▶ **Prompt**:
Reproduce verbatim the stretch of the ball python article from "For the remainder" through "farmers are located.".

▶ **Excerpt to read**:

General Information – Ball pythons are in the family Pythonidae. They’re know as constrictors because they use constriction to subdue their prey, this consists of them biting the head area of a prey item and wrapping 2 or 3 coils around the animal and squeezing until the prey item is no longer responsive.
For the remainder of this article we’ll cover:
- Conservation Status
Range- They’re native to the continent of Africa and are found in the countries of Ghana, Togo and Benin but strong populations are also found in Guinea, Senegal, Sierra, Mali, Guinea-Bissau, Sierra Leone, Ivory Coast, Liberia, Cameroon, Nigeria, Central African Republic as well as Uganda and Sudan. The gross supply of exportation takes place out of Ghana where the majority of snake hunters and farmers are located.
Habitat – these guys love the plains and grasslands of the savannas and can also be found sporadically on the forest edge as well as other wooded areas. Ball python spend a large portion of their lives inside termite mounds or deep inside rodent burrows. The native climate in their region ranges from mid to lower 70′s to low 80′s but has an annual precipitation of nearly 29 inches with the majority of that rainfall in the months of May and June.

Records drawn from a dataset
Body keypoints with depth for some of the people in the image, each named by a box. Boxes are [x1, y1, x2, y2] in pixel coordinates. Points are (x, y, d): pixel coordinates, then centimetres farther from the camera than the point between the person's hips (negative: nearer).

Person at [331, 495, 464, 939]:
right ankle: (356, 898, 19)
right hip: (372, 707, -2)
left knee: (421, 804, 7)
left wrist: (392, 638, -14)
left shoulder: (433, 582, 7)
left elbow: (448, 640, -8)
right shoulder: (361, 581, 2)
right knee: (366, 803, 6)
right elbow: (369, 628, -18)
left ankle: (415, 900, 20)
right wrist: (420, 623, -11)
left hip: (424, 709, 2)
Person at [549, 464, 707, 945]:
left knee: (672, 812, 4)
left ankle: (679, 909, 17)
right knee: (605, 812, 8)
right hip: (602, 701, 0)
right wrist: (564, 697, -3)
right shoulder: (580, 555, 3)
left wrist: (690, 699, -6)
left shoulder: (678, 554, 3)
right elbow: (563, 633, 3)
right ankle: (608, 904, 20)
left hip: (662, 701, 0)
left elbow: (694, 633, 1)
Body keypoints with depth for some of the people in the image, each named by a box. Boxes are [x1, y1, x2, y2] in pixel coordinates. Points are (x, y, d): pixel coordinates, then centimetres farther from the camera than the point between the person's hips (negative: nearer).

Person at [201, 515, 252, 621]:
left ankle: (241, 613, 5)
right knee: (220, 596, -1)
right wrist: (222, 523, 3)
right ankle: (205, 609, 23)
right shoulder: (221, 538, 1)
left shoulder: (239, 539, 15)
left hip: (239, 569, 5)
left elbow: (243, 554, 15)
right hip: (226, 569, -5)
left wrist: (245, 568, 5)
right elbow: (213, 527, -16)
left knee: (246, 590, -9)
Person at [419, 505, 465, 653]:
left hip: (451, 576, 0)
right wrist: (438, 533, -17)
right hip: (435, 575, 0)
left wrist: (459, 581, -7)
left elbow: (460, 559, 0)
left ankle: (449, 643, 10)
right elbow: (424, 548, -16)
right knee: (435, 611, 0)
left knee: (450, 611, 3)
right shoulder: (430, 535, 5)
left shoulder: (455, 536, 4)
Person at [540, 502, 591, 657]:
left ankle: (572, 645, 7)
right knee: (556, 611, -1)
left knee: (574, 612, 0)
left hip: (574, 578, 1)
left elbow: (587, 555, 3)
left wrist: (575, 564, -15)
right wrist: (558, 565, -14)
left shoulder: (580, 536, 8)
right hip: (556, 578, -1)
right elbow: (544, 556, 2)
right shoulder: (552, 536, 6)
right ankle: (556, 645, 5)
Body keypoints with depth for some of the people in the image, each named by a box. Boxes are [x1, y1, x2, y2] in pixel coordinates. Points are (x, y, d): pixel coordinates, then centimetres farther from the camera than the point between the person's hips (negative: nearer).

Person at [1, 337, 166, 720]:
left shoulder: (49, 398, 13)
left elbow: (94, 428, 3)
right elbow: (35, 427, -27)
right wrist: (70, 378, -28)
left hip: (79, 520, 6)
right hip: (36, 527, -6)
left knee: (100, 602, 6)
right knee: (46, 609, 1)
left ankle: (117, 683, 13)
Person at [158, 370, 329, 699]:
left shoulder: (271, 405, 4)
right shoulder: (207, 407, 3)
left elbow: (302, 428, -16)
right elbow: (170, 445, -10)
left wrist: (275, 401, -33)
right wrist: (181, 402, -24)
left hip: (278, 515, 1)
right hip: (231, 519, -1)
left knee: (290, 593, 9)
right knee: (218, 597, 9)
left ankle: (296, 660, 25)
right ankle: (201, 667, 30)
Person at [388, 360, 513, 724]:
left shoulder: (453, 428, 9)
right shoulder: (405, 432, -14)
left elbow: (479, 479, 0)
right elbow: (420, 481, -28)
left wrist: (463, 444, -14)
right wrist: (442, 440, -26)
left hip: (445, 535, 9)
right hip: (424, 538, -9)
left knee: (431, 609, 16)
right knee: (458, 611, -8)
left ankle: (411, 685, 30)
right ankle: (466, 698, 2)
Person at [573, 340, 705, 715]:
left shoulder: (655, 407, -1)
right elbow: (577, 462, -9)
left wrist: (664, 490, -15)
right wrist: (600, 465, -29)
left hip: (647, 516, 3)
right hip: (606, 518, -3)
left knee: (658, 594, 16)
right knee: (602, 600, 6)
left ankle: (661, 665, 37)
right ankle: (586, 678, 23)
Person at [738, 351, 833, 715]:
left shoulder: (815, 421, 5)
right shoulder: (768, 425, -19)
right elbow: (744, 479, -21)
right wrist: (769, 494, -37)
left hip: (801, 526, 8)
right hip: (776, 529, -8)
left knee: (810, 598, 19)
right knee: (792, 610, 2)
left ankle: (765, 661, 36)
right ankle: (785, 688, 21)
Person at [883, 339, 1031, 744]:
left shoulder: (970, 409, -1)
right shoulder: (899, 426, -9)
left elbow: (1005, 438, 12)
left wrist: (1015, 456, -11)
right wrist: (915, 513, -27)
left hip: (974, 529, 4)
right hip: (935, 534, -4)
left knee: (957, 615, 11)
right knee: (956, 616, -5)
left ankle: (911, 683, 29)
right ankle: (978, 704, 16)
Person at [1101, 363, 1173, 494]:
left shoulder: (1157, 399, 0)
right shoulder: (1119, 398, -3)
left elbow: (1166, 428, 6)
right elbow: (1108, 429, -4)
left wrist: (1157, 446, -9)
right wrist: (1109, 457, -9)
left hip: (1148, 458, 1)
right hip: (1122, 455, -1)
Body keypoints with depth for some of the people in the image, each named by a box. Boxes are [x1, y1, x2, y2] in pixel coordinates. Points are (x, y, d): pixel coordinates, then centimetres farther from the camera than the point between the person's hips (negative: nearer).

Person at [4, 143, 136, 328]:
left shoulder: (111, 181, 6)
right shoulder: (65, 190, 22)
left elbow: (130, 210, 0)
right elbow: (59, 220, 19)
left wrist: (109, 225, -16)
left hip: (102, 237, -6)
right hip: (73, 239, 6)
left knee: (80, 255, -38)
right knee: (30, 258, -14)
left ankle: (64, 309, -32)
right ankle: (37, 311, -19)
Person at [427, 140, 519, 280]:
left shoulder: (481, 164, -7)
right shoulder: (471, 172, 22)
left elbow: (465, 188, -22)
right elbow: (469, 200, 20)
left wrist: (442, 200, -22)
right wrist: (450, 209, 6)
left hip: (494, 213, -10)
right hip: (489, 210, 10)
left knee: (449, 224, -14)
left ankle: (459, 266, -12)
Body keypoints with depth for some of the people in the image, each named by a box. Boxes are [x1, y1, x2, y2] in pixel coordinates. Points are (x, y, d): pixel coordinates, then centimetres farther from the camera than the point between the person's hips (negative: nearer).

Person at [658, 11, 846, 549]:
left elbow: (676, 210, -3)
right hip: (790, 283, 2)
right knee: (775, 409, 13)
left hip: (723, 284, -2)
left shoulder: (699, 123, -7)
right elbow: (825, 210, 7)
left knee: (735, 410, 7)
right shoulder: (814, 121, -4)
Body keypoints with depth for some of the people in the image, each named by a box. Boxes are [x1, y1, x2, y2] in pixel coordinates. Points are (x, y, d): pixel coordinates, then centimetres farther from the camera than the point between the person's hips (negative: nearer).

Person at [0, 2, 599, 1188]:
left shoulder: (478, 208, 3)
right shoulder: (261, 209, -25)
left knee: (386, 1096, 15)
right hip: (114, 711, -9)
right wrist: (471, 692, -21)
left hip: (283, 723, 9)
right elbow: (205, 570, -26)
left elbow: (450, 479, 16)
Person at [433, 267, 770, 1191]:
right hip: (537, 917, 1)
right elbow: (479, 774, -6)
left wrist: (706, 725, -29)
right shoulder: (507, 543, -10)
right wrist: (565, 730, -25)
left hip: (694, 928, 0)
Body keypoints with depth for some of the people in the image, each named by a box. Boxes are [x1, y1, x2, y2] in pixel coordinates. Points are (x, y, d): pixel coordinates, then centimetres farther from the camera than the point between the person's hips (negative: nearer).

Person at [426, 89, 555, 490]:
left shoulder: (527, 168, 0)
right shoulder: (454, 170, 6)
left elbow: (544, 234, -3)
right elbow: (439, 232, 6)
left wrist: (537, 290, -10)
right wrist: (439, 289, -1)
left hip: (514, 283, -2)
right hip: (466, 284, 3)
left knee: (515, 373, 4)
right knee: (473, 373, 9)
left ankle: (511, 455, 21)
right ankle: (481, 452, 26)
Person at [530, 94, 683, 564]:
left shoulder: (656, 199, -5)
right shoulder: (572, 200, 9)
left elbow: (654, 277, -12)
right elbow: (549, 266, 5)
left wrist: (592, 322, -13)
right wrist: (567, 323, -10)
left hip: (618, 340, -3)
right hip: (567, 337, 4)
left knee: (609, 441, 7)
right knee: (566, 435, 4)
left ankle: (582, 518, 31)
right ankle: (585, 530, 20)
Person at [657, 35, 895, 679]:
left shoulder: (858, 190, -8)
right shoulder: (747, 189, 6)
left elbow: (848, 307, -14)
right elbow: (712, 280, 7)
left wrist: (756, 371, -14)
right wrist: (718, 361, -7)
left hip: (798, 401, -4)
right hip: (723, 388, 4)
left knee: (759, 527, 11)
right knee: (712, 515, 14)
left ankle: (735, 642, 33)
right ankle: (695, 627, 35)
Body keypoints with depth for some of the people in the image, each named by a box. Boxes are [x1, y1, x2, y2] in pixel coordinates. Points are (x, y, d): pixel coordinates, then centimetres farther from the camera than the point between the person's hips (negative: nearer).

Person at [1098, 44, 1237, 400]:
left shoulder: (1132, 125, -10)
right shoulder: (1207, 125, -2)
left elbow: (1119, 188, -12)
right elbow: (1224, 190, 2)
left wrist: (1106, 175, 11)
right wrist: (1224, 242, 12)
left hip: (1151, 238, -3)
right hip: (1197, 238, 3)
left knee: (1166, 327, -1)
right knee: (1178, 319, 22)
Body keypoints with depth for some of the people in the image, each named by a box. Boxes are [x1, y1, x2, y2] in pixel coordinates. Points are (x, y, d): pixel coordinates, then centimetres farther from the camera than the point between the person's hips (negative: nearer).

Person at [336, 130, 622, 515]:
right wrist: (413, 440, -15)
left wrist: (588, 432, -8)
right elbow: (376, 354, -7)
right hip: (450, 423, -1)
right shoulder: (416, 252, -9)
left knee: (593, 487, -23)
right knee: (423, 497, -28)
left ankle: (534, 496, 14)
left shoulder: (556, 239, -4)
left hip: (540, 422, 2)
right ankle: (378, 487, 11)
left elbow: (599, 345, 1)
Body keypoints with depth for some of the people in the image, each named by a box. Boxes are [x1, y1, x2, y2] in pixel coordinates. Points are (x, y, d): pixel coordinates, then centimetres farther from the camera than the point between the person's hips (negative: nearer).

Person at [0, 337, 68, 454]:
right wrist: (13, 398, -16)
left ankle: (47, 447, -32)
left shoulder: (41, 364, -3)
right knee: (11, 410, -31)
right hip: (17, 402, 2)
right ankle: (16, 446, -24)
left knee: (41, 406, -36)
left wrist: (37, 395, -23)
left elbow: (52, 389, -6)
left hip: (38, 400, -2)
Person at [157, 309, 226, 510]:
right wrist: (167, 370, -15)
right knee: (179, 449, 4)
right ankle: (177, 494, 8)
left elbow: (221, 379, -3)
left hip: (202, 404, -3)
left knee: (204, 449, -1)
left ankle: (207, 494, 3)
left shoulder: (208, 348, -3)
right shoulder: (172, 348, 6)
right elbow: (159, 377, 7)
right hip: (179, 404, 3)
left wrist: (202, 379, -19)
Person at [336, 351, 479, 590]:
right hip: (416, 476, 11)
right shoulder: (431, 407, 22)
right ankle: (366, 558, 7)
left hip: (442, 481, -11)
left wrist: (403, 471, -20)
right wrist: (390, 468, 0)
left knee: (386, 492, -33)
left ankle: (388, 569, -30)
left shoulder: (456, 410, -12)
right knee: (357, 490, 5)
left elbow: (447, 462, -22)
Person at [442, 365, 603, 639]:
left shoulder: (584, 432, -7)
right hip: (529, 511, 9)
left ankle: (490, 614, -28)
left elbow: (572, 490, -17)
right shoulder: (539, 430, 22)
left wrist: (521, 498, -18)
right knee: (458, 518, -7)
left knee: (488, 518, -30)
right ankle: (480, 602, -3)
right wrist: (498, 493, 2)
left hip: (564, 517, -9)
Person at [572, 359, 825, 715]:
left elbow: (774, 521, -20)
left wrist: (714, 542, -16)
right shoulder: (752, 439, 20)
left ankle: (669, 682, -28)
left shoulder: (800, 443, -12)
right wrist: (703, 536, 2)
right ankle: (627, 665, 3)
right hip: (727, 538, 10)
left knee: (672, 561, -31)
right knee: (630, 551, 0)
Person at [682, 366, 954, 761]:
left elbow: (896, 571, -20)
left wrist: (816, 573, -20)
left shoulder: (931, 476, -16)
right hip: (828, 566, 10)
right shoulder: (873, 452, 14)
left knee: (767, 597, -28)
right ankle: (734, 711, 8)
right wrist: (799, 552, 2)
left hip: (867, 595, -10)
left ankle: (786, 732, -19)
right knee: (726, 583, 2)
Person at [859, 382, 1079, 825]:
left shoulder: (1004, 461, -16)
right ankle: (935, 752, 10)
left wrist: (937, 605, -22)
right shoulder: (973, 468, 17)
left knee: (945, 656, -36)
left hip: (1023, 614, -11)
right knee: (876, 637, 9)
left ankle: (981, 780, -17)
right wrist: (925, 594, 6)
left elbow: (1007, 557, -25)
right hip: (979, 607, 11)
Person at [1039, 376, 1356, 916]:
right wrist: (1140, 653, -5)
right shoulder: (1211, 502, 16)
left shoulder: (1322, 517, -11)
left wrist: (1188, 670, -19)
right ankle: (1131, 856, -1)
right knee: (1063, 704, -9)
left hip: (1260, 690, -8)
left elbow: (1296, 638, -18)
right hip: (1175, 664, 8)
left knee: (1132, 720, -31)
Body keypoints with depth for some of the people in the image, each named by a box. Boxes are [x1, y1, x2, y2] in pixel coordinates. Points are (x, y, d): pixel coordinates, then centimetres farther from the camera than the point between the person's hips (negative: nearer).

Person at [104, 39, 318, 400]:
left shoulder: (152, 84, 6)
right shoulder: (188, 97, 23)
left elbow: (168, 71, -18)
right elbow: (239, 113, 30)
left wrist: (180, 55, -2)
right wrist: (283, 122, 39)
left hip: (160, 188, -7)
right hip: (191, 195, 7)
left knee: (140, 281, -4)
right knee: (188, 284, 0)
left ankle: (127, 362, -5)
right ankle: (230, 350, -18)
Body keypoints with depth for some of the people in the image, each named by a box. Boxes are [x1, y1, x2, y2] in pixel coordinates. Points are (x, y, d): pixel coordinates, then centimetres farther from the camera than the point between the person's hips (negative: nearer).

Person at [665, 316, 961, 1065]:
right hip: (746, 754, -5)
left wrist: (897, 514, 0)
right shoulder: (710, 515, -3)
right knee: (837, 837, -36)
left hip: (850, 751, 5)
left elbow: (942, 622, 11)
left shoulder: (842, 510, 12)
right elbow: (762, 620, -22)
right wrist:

▶ **Solution for this exercise**:
For the remainder of this article we’ll cover:
- Conservation Status
Range- They’re native to the continent of Africa and are found in the countries of Ghana, Togo and Benin but strong populations are also found in Guinea, Senegal, Sierra, Mali, Guinea-Bissau, Sierra Leone, Ivory Coast, Liberia, Cameroon, Nigeria, Central African Republic as well as Uganda and Sudan. The gross supply of exportation takes place out of Ghana where the majority of snake hunters and farmers are located.